El niño de la canica.
Un venerable sacerdote de San Juan de los Lagos, de Jalisco, conservaba
en un estuche, no hace aún muchos años, una humilde y sencilla canica de
vidrio, como una reliquia; y al que se la mostraba le refería la siguiente historia. En los primeros días del "Conflicto Religioso", que
ensangrentó el suelo de nuestra patria, aquí, en San Juan, se organizó una
numerosísima manifestación de protesta pacífica, pero ardiente y dolorosa,
contra los desmanes de los perseguidores de la Iglesia Mexicana. Hombres y
mujeres, precedidos de sendos carteles, en que se escribía la protesta,
desfilaron por nuestras calles; y todos llevaban en el sombrero o en el pecho
unas tiras impresas con el grito de los católicos mexicanos: ¡Viva Cristo Rey!

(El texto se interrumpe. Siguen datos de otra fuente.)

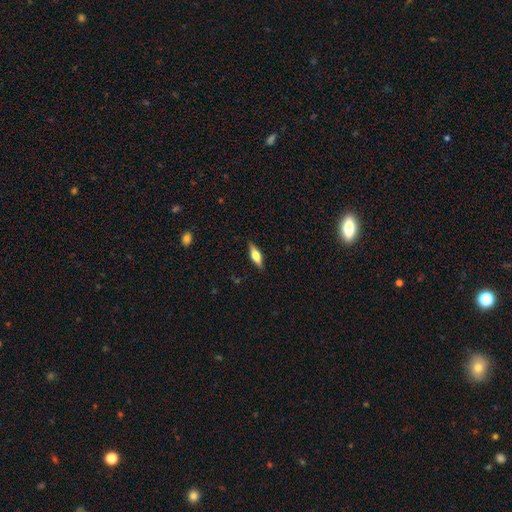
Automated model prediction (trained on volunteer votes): smooth-or-featured: smooth: 49% | featured or disk: 45% | star or artifact: 7%
  merging: none: 86% | minor disturbance: 10% | major disturbance: 2% | merger: 1%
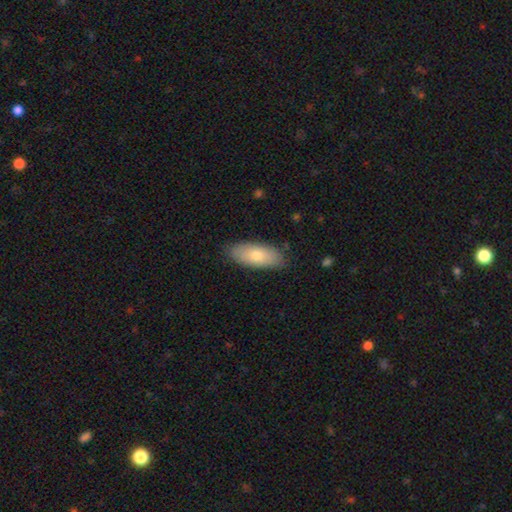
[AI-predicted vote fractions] Smooth or featured? smooth (73%)
How rounded? in between (84%)
Merging? none (84%)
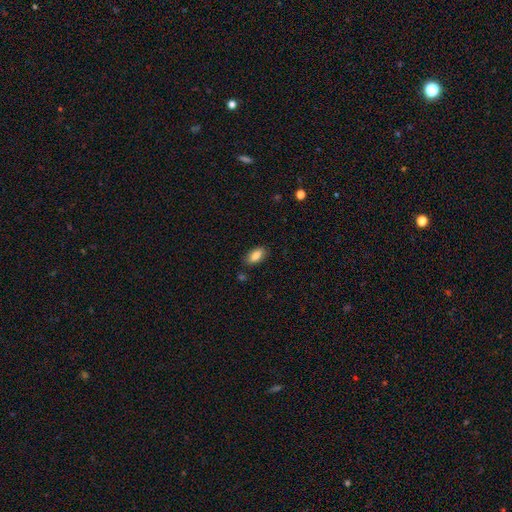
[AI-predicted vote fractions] smooth 85%, featured or disk 7%, star or artifact 7%. Down the decision tree: how rounded — in between (90%); merging — none (85%).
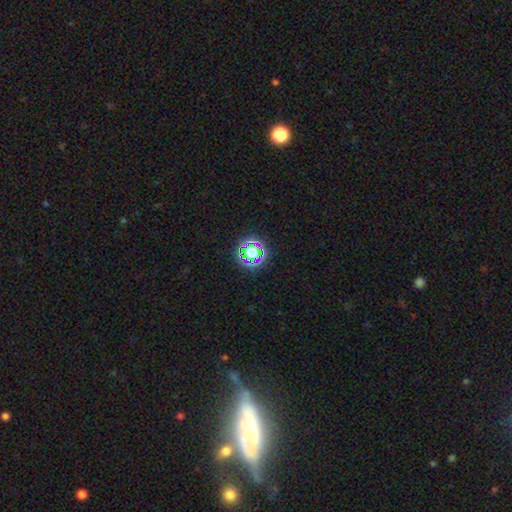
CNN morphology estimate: Smooth or featured: star or artifact — 56% (smooth — 32%)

Un humilde muchachito del pueblo, de unos siete años de edad, José Natividad
Herrera y Delgado, se agenció uno de esos letreros, y ufano y valiente lo pegó
en su sombrerito de petate. Pasada la manifestación, que el niño había contemplado con todo el amor
de su corazoncito católico, volvió a sus juegos, con otros chicuelos de la
calle.
Horas después, una partida de gente armada, que no se había atrevido a
oponerse a la manifestación, pasó por esa misma calle, y sus hombres, entre
avergonzados y despechados, se fijaron en el grupito de niños que jugaba a las
canicas en el arroyo, y en especial en el del sombrerito de petate, con su
sagrado lema. El padre de aquel niño estaba cerca, contemplando el juego. Y
aquellos soldados, que habían tenido miedo a los manifestantes, encontraron la
ocasión de manifestar sus malvados sentimientos, acercándose al chico y con voz
estentórea que quería dar muestras de un valor que no tenían, le dijeron:
— ¡Quítate ese letrero, chamaco!
— ¿Que me lo quite? Jamás: ¡Viva Cristo Rey!

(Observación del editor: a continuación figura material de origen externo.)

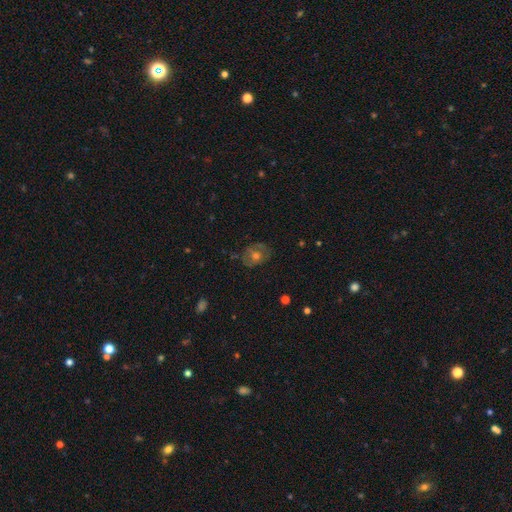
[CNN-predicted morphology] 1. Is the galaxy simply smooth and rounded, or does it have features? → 52% featured or disk, 34% smooth, 15% star or artifact.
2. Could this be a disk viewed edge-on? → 95% no, 5% yes.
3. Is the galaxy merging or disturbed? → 71% none, 18% minor disturbance, 9% major disturbance, 2% merger.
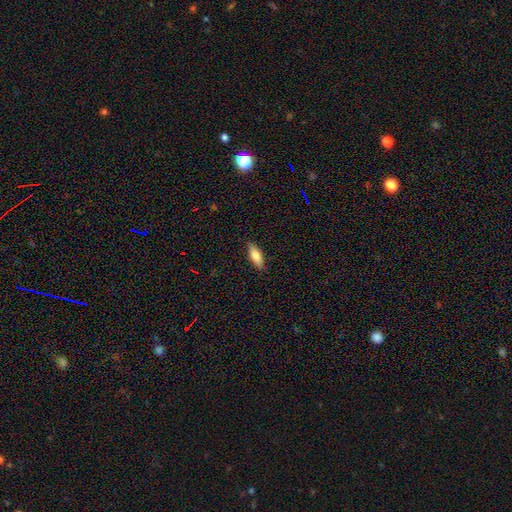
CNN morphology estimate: type=smooth (77%); roundness=in between (59%); merging=none (86%).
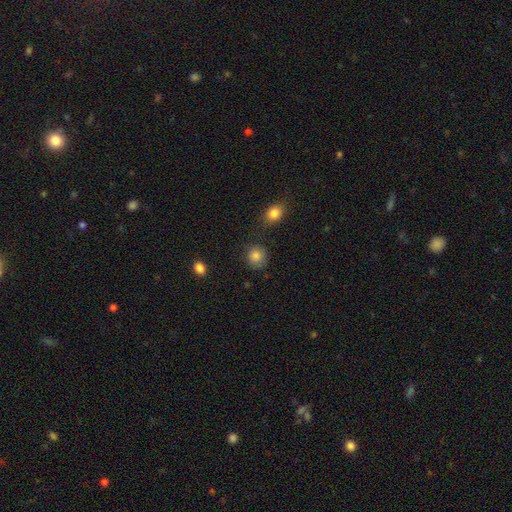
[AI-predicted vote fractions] Morphology: type=smooth (86%); roundness=round (85%); merging=none (80%).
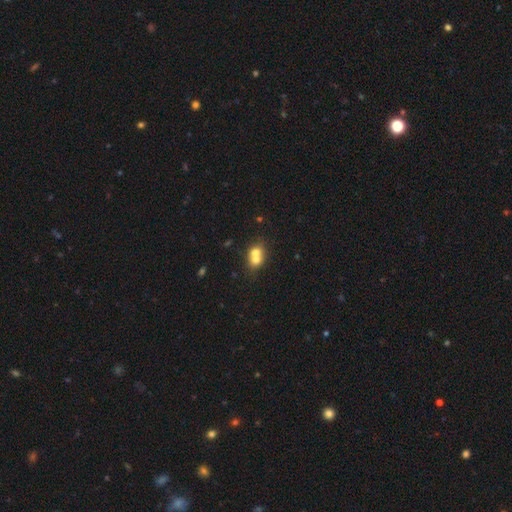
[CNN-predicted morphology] Overall: smooth (66%). How rounded: round (61%; in between 38%). Merging: merger (66%; none 26%).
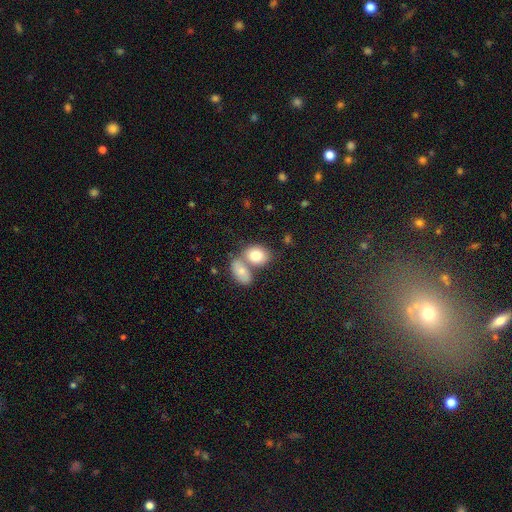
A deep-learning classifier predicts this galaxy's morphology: Smooth or featured?
  - smooth: 79% *
  - featured or disk: 13%
  - star or artifact: 8%
How rounded?
  - in between: 71% *
  - round: 28%
  - cigar-shaped: 2%
Merging?
  - merger: 50% *
  - none: 37%
  - minor disturbance: 9%
  - major disturbance: 4%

—Si no te lo quitas, te vamos a fusilar —le amenazó el oficialillo de
la tropa.
El padre del chico se acercó rápidamente y preguntó de qué se trataba,
y al saberlo, y comprender que los esbirros aquellos no bromeaban, y que podía pasarlo
mal su hijito, le dijo confuso:
—Hijo, quítatelo, porque lo manda la autoridad.

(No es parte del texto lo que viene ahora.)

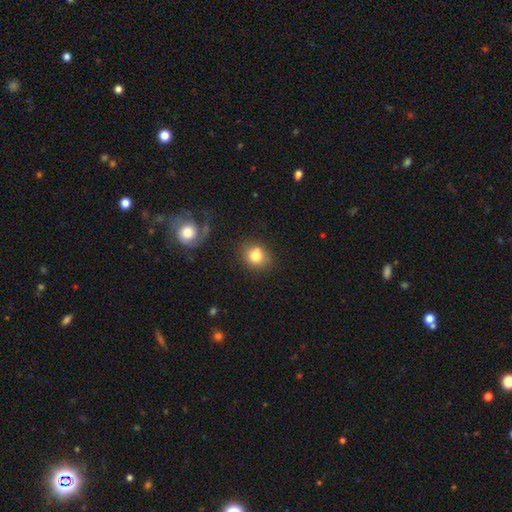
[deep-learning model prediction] Q: Smooth or featured?
A: smooth (79%); runner-up: featured or disk (11%)
Q: How rounded?
A: round (74%); runner-up: in between (25%)
Q: Merging?
A: none (69%); runner-up: minor disturbance (15%)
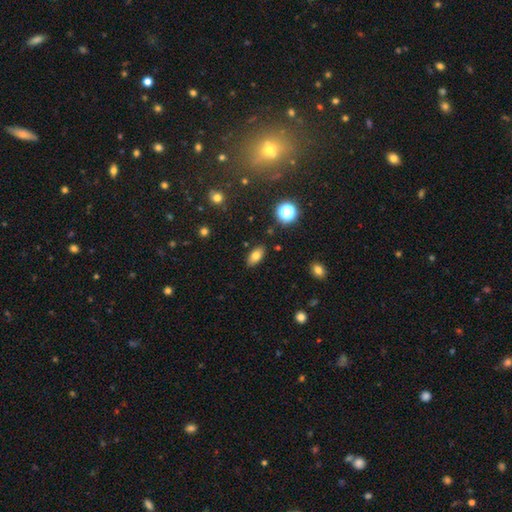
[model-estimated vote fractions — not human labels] A smooth galaxy with no disk features (75%) that is in between round and cigar-shaped (87%). Merging: none (86%).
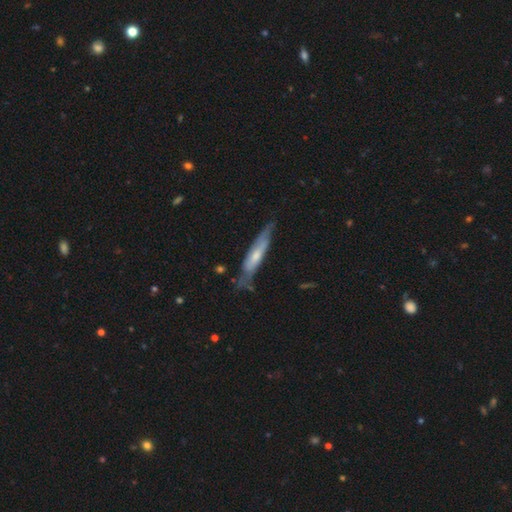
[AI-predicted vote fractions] featured or disk 52%, smooth 42%, star or artifact 6%. Down the decision tree: edge-on disk — yes (63%); merging — none (63%).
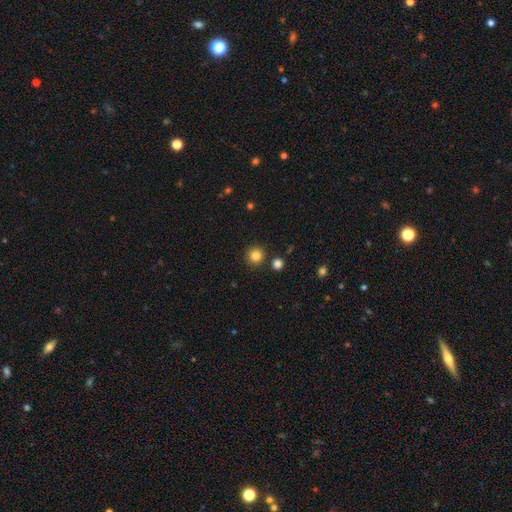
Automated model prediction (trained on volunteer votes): Smooth or featured?
  - smooth: 84% *
  - star or artifact: 12%
  - featured or disk: 4%
How rounded?
  - round: 95% *
  - in between: 4%
  - cigar-shaped: 1%
Merging?
  - none: 88% *
  - minor disturbance: 6%
  - merger: 4%
  - major disturbance: 2%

Irguiese el muchachito lleno de asombro, porque nunca había conocido en
su padre una debilidad como aquélla.
— ¿Cómo, papá?. . . ¿qué me lo quite? ¿No te acuerdas que mamá delante de
ti me dijo que no me lo debía dejar quitar de nadie? ¡No; no me lo quito! Y el
valentón del soldado, se echó el arma al hombro y disparó su carga sobre el
niño de siete años, dejándolo muerto a la vista de su aturdido padre.
Levantólo éste, lloroso, del suelo para llevárselo a su casa; del pecho
del niño iba corriendo la sangre y en su manita cerrada conservaba aún esta
canica que aquí ve usted, y que luego pude adquirir para guardarla como una
reliquia de aquel angelito, que murió por Cristo Rey.